**WHAT THIS TASK INVOLVES:**
Report back every line in the data that includes the string "worden".

SUPPLIED MATERIAL START

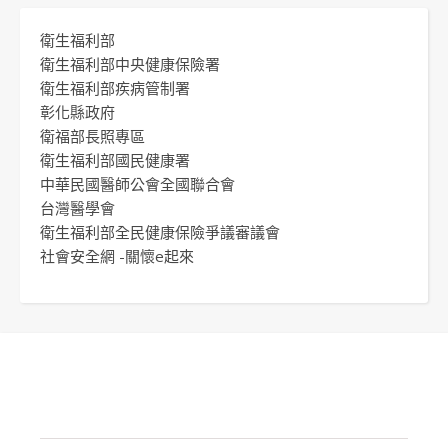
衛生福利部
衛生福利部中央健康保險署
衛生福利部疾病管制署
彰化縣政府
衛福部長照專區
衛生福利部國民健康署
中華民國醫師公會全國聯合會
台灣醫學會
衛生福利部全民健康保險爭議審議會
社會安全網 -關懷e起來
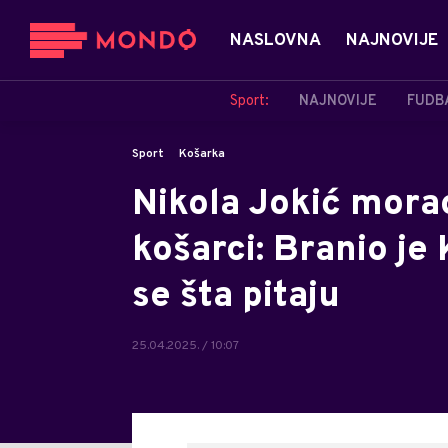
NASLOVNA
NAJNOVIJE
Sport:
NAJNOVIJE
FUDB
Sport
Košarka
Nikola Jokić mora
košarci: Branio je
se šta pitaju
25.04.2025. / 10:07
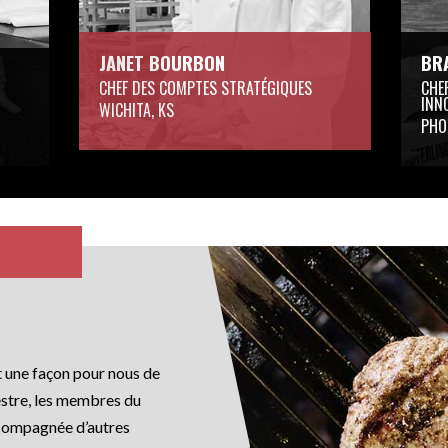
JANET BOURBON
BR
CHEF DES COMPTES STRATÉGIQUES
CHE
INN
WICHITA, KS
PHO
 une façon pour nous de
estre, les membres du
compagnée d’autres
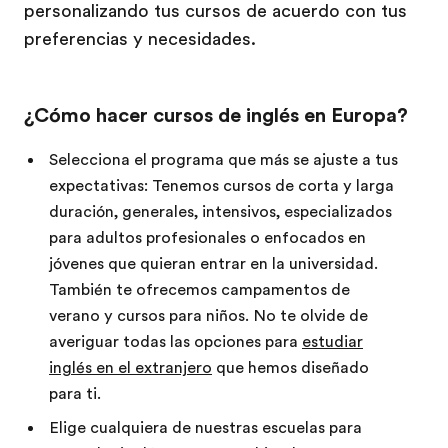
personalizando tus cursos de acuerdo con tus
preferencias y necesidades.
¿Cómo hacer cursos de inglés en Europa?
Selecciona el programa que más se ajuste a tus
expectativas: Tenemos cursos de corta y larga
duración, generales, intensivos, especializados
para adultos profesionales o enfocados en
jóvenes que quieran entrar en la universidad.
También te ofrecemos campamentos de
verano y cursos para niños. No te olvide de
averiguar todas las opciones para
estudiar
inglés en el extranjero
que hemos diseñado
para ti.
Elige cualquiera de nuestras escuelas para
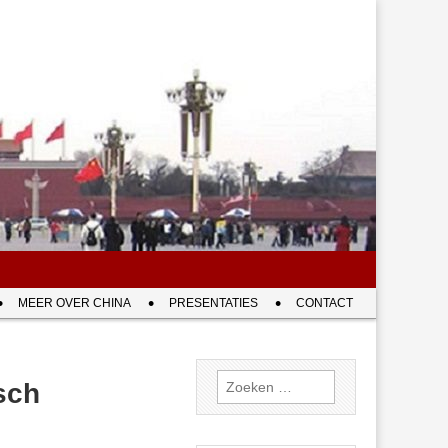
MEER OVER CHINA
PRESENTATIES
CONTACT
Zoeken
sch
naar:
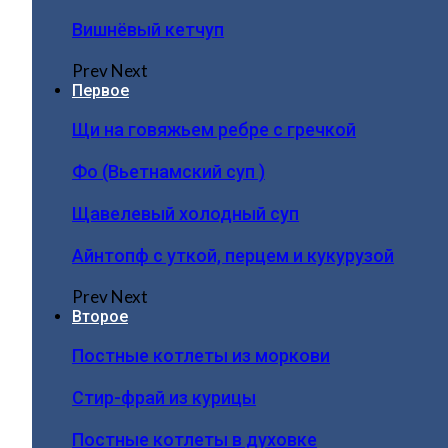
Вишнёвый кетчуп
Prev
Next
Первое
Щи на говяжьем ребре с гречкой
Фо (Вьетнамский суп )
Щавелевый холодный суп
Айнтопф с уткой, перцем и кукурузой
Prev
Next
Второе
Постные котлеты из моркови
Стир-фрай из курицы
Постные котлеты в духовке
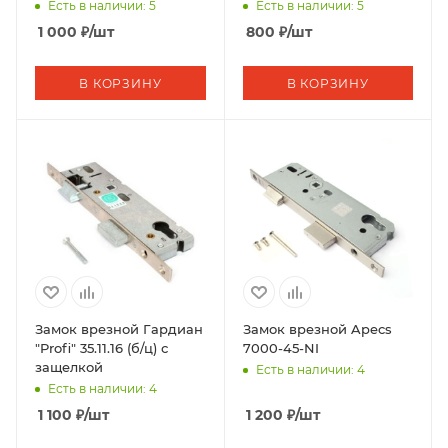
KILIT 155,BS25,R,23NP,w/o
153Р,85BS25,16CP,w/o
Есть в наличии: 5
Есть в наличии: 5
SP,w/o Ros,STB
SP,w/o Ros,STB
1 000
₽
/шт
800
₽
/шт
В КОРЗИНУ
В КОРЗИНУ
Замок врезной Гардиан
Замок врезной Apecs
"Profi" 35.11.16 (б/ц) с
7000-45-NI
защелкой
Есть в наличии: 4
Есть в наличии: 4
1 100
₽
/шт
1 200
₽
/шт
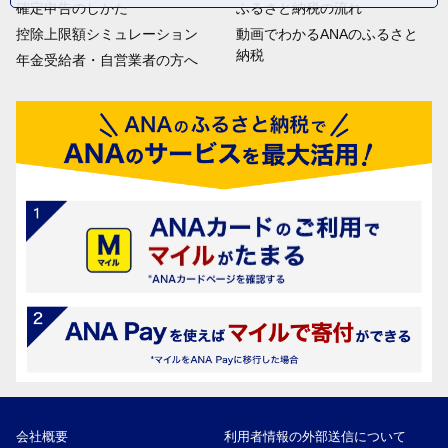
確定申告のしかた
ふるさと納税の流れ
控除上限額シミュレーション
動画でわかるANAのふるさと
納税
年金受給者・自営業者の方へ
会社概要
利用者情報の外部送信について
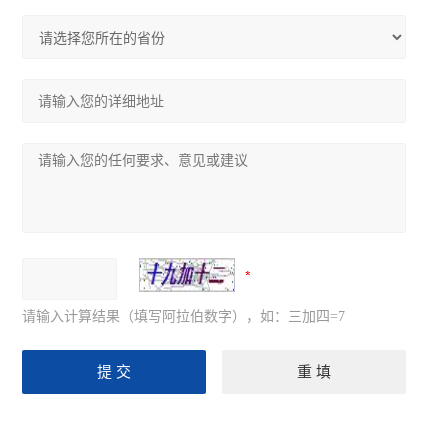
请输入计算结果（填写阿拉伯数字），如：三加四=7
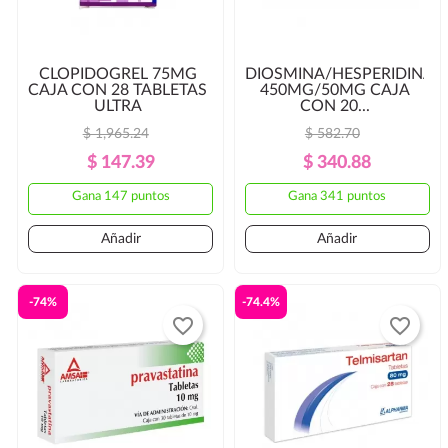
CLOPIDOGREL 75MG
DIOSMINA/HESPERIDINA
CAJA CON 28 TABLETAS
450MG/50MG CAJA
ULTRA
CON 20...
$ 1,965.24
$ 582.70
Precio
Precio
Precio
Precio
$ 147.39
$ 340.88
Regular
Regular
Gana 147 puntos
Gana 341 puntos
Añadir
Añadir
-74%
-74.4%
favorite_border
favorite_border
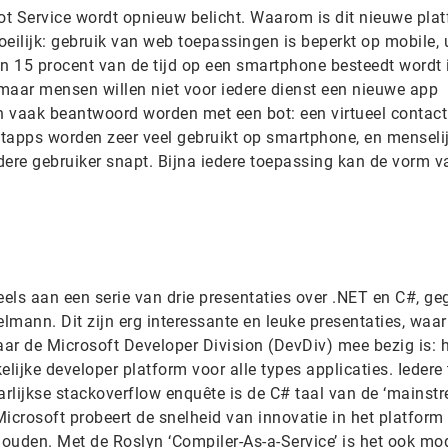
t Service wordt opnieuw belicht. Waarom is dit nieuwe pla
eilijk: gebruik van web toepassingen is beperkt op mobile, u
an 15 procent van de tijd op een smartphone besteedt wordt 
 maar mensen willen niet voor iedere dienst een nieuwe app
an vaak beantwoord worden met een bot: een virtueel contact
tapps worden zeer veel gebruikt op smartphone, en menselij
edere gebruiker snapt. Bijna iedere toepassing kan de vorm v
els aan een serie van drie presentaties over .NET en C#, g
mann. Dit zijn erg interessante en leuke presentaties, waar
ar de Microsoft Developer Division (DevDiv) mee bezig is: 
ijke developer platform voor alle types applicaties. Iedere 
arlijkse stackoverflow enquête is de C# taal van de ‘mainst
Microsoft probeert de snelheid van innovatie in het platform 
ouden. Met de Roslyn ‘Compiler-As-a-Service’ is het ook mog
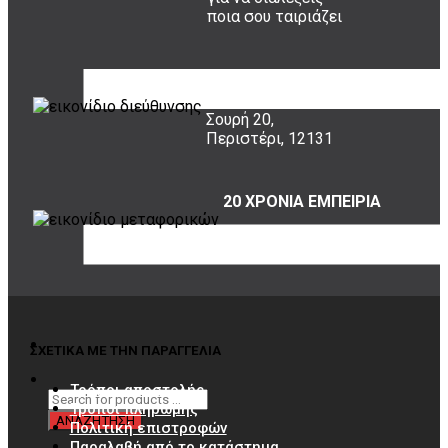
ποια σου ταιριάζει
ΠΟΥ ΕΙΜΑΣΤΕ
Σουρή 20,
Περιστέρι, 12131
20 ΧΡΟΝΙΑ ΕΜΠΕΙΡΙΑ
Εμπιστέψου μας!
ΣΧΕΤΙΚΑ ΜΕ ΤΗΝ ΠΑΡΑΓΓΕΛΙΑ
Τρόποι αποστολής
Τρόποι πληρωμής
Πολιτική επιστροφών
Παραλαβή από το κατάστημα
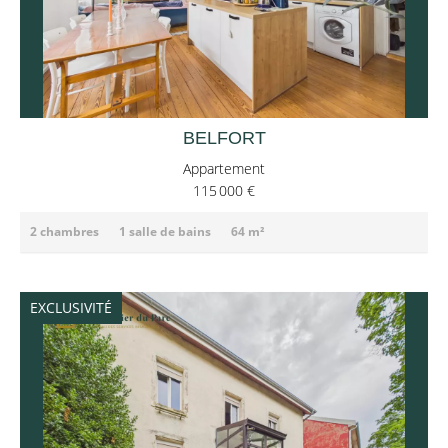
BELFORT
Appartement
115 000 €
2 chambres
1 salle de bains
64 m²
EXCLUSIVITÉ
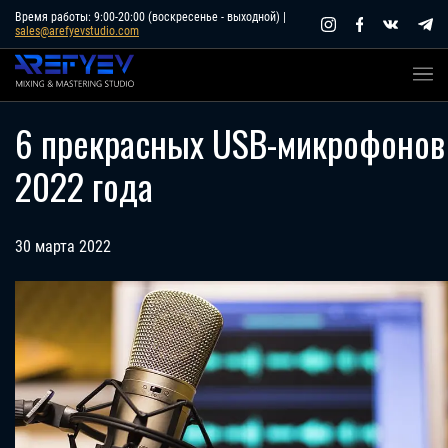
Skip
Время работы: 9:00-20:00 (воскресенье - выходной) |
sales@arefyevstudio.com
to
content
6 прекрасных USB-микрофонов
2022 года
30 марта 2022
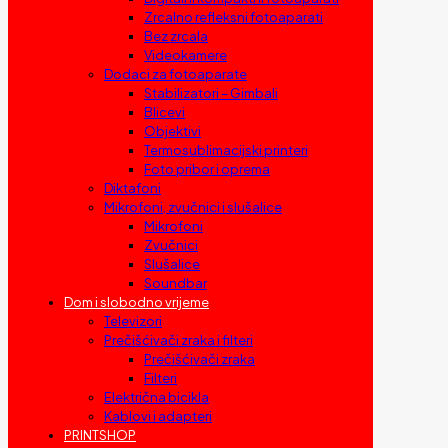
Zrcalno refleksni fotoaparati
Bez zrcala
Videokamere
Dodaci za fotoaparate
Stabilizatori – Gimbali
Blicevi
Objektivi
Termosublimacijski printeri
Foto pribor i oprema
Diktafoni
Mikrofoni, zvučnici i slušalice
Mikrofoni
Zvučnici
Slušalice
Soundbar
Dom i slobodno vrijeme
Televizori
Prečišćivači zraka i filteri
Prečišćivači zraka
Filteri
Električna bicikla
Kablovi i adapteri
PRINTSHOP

SUPPLIED MATERIAL END
SUPPLIED MATERIAL START

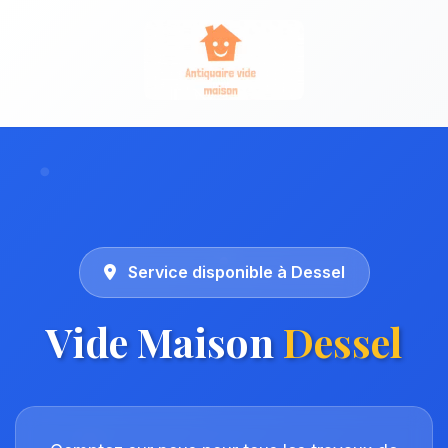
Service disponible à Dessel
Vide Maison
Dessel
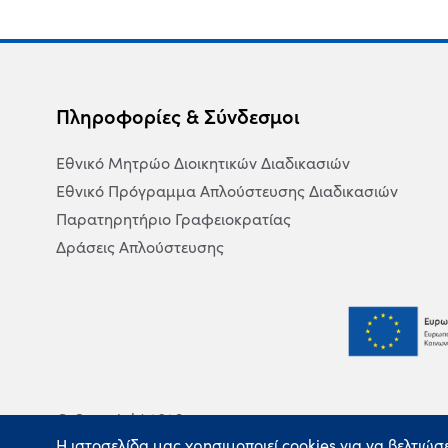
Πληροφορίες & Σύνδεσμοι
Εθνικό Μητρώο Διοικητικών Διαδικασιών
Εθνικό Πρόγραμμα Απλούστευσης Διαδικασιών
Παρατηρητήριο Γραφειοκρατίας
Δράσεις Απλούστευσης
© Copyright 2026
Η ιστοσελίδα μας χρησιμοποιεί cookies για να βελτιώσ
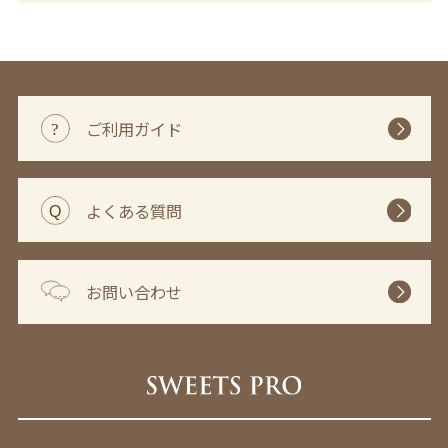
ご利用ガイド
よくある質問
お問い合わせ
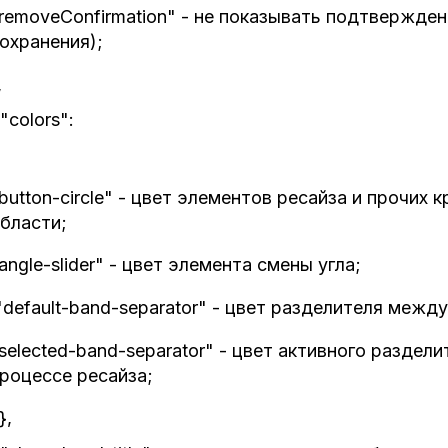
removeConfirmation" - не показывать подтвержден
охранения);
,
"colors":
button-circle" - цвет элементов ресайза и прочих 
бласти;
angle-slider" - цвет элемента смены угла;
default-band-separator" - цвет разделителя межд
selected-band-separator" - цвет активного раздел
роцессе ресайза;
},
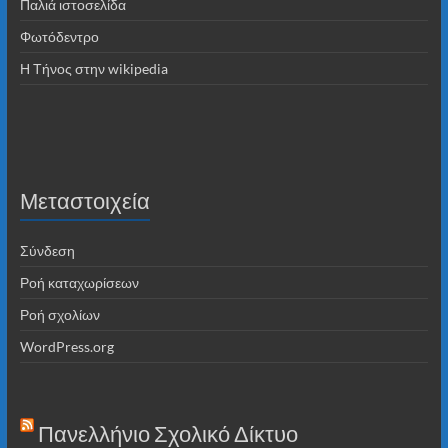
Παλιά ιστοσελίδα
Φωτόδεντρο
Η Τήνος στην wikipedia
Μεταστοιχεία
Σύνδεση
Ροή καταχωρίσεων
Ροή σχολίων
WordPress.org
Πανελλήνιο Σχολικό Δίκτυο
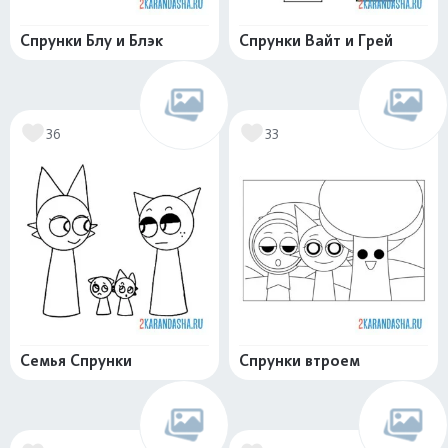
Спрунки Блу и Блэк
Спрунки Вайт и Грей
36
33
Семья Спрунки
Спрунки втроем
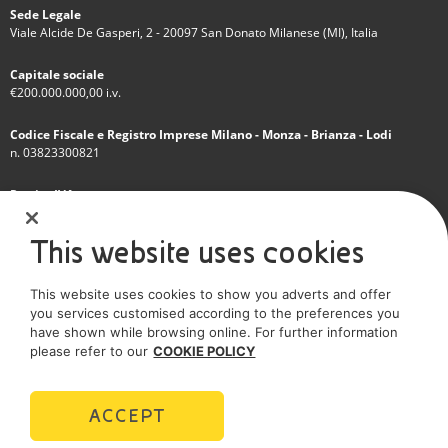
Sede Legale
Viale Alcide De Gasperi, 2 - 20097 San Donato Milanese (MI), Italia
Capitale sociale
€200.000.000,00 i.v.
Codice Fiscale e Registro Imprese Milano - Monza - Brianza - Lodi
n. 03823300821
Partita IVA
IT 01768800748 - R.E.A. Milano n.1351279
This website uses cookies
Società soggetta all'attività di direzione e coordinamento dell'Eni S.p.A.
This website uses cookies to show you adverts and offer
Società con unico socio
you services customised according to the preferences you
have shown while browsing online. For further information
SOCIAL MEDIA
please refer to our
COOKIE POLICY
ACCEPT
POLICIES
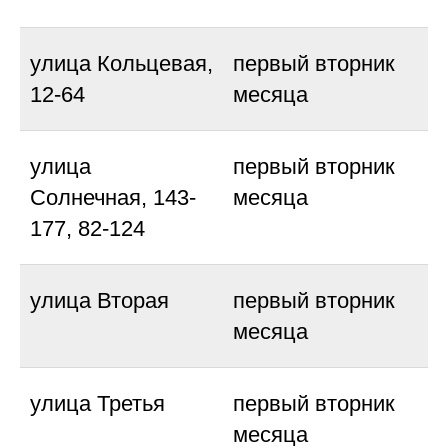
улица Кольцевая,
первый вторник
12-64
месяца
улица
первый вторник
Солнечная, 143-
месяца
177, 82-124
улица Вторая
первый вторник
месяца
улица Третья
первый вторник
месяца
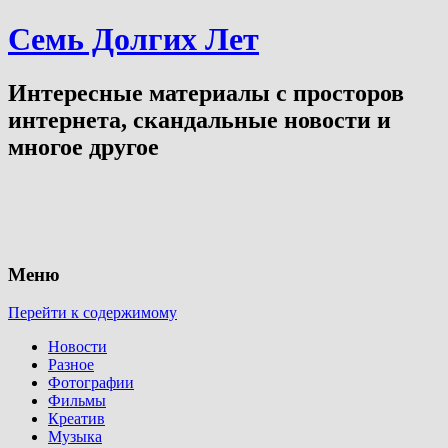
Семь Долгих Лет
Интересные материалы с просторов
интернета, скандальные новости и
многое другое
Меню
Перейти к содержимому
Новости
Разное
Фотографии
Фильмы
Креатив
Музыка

SUPPLIED MATERIAL END

**RESULT OF THE TASK:**
an vaak beantwoord worden met een bot: een virtueel contact
tapps worden zeer veel gebruikt op smartphone, en menselij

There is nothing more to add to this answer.